Le lour,
Trompette scandinave.
Trompette scandinave.
Cette trompette de forme si élégante a figuré à l'Exposition universelle de 1867, au milieu de la section danoise. Les archéologues danois lui ont donné le nom de Lour ( Lur ou Luer) ; les antiques sagas désignaient ainsi le cor dont faisaient usage les héros dont les noms, grâce à la poésie, sont venus jusqu'à nous.
Un savant spécial, l'habile éditeur de la Bibliographie musicale, a soumis ce bel instrument à une étude attentive, et il en a donné une description que nous sommes heureux de reproduire ici (1) :
"Il se compose de deux pièces d'inégale longueur. L'une a la forme d'un fer à cheval, se termine par une embouchure qui fait corps avec elle, et s'emboîte dans la seconde. Celle-ci, largement recourbée, aboutit au pavillon. Elles ont à elles deux un développement de 2,06 m. Le tube croit progressivement. De 0,008 m; à l'embouchure, son diamètre est de 0, 09 M; tout autour, percé de huit trous. A ces huit trous s'adaptent autant de demi-sphères creuses, ayant, du côté qui regarde l'instrument et où elles sont maintenues par de petites fiches, 0,03 m. de diamètre, décrivant de l'autre une saillie de 0,02 m. environ. Était-ce un ornement? Étaient-elles destinées à modifier la qualité du son? Le champ est ouvert aux hypothèses.

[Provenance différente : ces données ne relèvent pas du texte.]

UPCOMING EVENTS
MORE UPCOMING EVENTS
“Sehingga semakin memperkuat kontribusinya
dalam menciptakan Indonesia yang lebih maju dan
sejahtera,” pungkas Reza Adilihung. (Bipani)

"La portion droite du tube comprenant l'embouchure a subi une réparation assez forte. Mais le travail primitif, les filets en spirale, les anneaux gravés régulièrement qui cerclent le tube, les orbes perlés qui décorent le pavillon, dénotent une main habile et attestent un art avancé."

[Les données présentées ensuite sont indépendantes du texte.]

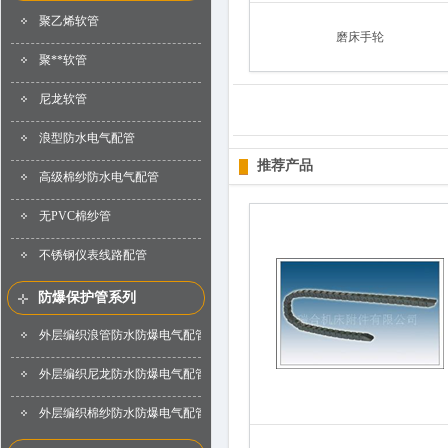
聚乙烯软管
磨床手轮
聚**软管
尼龙软管
浪型防水电气配管
推荐产品
高级棉纱防水电气配管
无PVC棉纱管
不锈钢仪表线路配管
防爆保护管系列
外层编织浪管防水防爆电气配管
外层编织尼龙防水防爆电气配管
外层编织棉纱防水防爆电气配管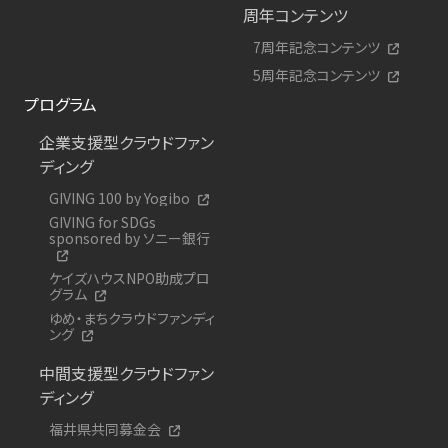
周年コンテンツ
7周年記念コンテンツ
5周年記念コンテンツ
プログラム
企業支援型クラウドファン
ディング
GIVING 100 by Yogibo
GIVING for SDGs
sponsored by ソニー銀行
ケイズハウスNPO助成プロ
グラム
ゆめ・まちクラウドファンディ
ング
中間支援型クラウドファン
ディング
福井県共同募金会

Disons tout de suite que de ce noble instrument, dont l'antiquité ne peut pas remonter à moins de deux cents ans avant l'ère chrétienne, on a pu tirer encore un son d'une certaine beauté; laissons parler de nouveau notre savant musicologue: "Plusieurs personnes ont essayé de souffler dans la trompette, contemporaine, sinon mieux, d'Odin et de Marius. Elles n'avaient guère réussi qu'à lui faire pousser une clameur rauque, tels qu'en rendent, le jour du mardi-gras, les cornets à bouquin. Fort heureusement, un carabinier de la garde, portant au côté la trompette moderne, est passé par là. Invité à manier ce tube gigantesque, il s'est reculé d'abord, croyant à une mystification. L'assistance toute entière a pris soin de le rassurer. Bref, il s'est appliqué l'embouchure aux lèvres, puis il a tiré de l'airain sinueux des sons pleins, d'un éclat relativement assez doux. Le Lour, joint aux divers membres de la même famille, leur apporterait le concours d'une basse puissance, etc."

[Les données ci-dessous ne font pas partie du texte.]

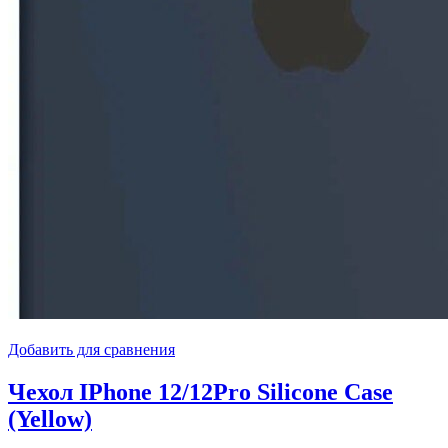
Добавить для сравнения
Чехол IPhone 12/12Pro Silicone Case
(Yellow)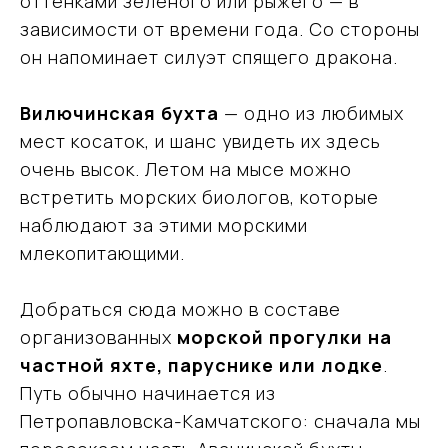
оттенками зелёного или рыжего — в
зависимости от времени года. Со стороны
он напоминает силуэт спящего дракона.
Вилючинская бухта
— одно из любимых
мест косаток, и шанс увидеть их здесь
очень высок. Летом на мысе можно
встретить морских биологов, которые
наблюдают за этими морскими
млекопитающими.
Добраться сюда можно в составе
организованных
морской прогулки на
частной яхте, паруснике или лодке
.
Путь обычно начинается из
Петропавловска-Камчатского: сначала мы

Dans l'histoire de cet instrument si curieux, il y a un fait capital que nous ne saurions dissimuler; il ne pouvait être établi que par un critique éclairé, familiarisé surtout par de nombreuses études avec les moindres détails de l'instrumentation chez les peuples anciens. selon l'écrivain qui nous sert ici de guide, l'embouchure de la trompette scandinave a été déplacée. "les deux pièces de l'instrument affectent, dit-il, à peu près la forme d'un S retournée. Mais il me semble évident que, pour lui rendre sa situation naturelle, il faut ramener l'embouchure vers le pavillon en manière de G. Si alors on le renverse, c'est à dire si on met le pavillon en dessus et qu'on dirige l'embouchure de bas en haut, l'on est immédiatement frappé de l'analogie que le lour présente avec la trompette courbe des Romains, sculptée sur la colonne Trajane, sur divers marbres antiques, et dont chacun peut voir dans Laborde la représentation."
En même temps qu'il tente de prouver l'étroite parenté du lour avec la tuba curva des Romains, le savant critique dont nous avons reproduit l'opinion tient à faire remarquer la pureté du bronze employé pour la confection de l'instrument: l'analyse chimique du métal a produit dix parties d'étain contre quatre vingt dix de cuivre.
En l'année 1867, le Musée de Copenhague possédait une dizaine d'exemplaires complets de ce curieux instrument, et l'on comptait un pareil nombre de fragments semblables dont on pouvait faire usage, nous le supposons du moins, pour compléter certains spécimens obtenus par des fouilles nouvelles. Les tourbières nombreuses du Danemark, et entre autres celles de Maltbek, en avaient fourni plusieurs. On en avait rencontré également, en 1866, un certain nombre à l'ouest de Horsens, diocèse d'Aarhuus.
(1) Voy. le journal de l'Union de l'Ouest, 24 octobre 1867. Sous le pseudonyme de E. Heffner s'est caché cette fois notre musicologue M. Pottier de Lallaine, dont on connait les nombreux travaux.
Le magasin pittoresque, février 1876.